Du bist herzlich Willkommen.

Margaret:

Als erstes auf der heutigen Agenda möchte ich, dass Sie uns helfen, die sieben Stadien der Alzheimer-Krankheit zu verstehen und wie wir mit jedem von ihnen positiv umgehen können.

Lori:

Sicher. Ich werde dich durch die Etappen führen, dann werde ich dir sagen, warum ich nicht persönlich an sie glaube.

Die erste Etappe ist wirklich interessant, weil es wirklich nichts zu suchen gibt. Es gibt keine sichere Möglichkeit, den Zustand in diesem Stadium zu erkennen. Die Person bemerkt es nicht, und Ärzte können es nicht finden. Es passiert im Gehirn.

Die zweite Stufe stellt einen sehr milden Rückgang dar. Damit wird die Person einen kleinen Gedächtnisverlust haben. Ein typisches Beispiel ist es, etwas zu verlieren, es aber trotzdem zu verfolgen. Es beeinträchtigt nicht das tägliche Leben einer Person. Außerdem werden die Leute in dieser Phase noch sehr gut testen können. Zum größten Teil ist die Diagnose in diesem Stadium nicht möglich durch Gespräche und die typischen Symptome, nach denen wir suchen.

Der dritte wäre ein leichter Rückgang. Das ist, wenn die Person mit Demenz, zusammen mit ihrer Familie und Freunden beginnen wird, kleine Änderungen zu bemerken. Es könnte ein Wort finden oder sich Namen merken, planen und organisieren. Die meisten von uns über 60 werden gehen, "Yup, das bin ich!", Aber das ist auch Teil des normalen Alterns.

Die nächste Stufe ist eine mäßige Abnahme. Dann werden die Dinge klarer.
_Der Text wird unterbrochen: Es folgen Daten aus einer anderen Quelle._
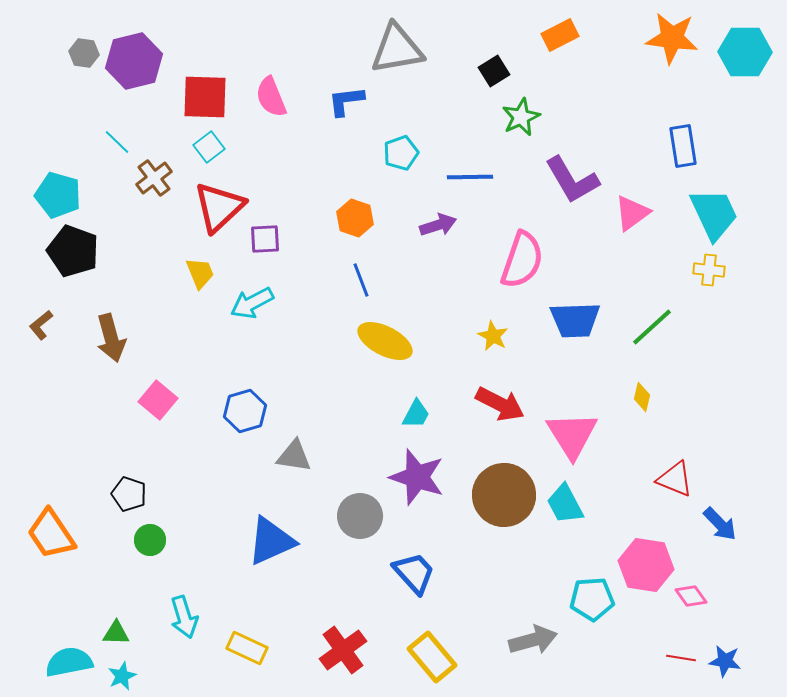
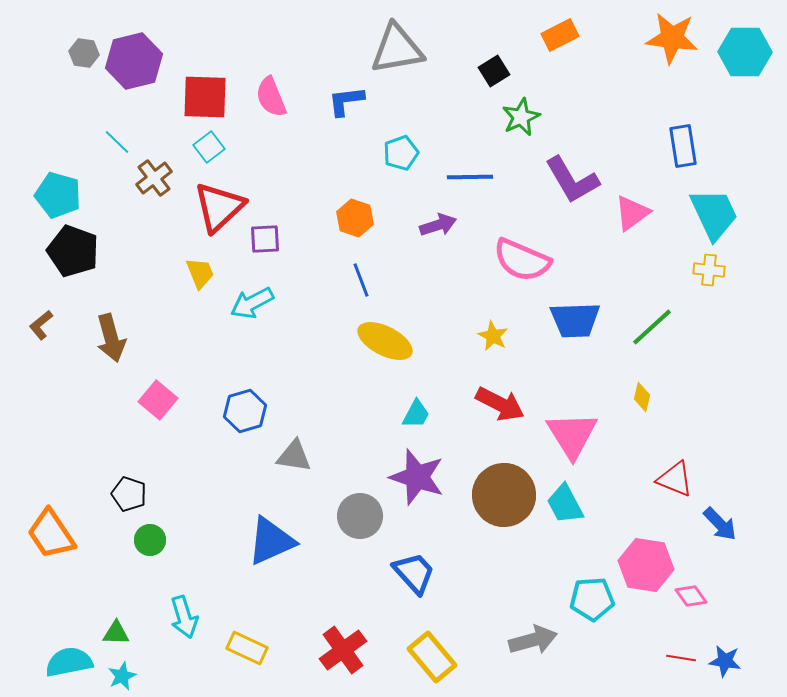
pink semicircle at (522, 260): rotated 94 degrees clockwise
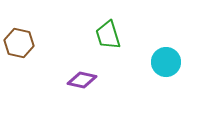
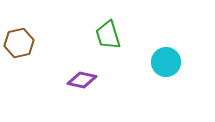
brown hexagon: rotated 24 degrees counterclockwise
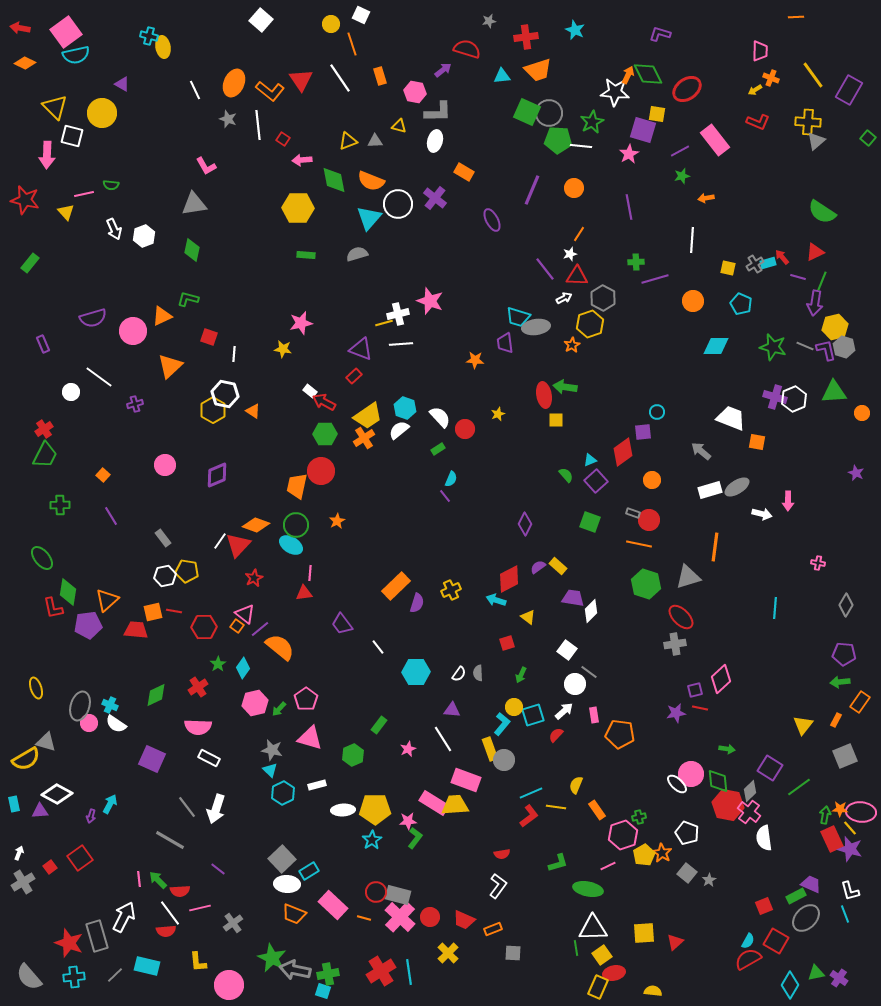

Das Kurzzeitgedächtnis ist stärker betroffen, so dass die Person möglicherweise nicht in der Lage ist sich zu erinnern, was sie zum Mittag- oder Abendessen hatten. Sie haben Probleme mit ihren eigenen Lebensgeschichten in Bezug auf das, was passiert ist. Mathe scheint ein großes Problem zu sein, da die Leute nicht in der Lage sind, ihre Rechnungen zu verwalten oder ihr Scheckbuch herauszufinden.

Dann ist der fünfte ein mäßiger Rückgang. Dann wird die Verwirrung bedeutsamer. Die Leute können sich nicht an einfache Details wie ihre Telefonnummer oder ihre Adresse erinnern, wo sie seit Jahren leben. Sie können sich ein wenig anders anziehen, was unangebracht oder zumindest nicht wettergerecht erscheint. Sie können auch ihre Kleidung in der falschen Reihenfolge anziehen.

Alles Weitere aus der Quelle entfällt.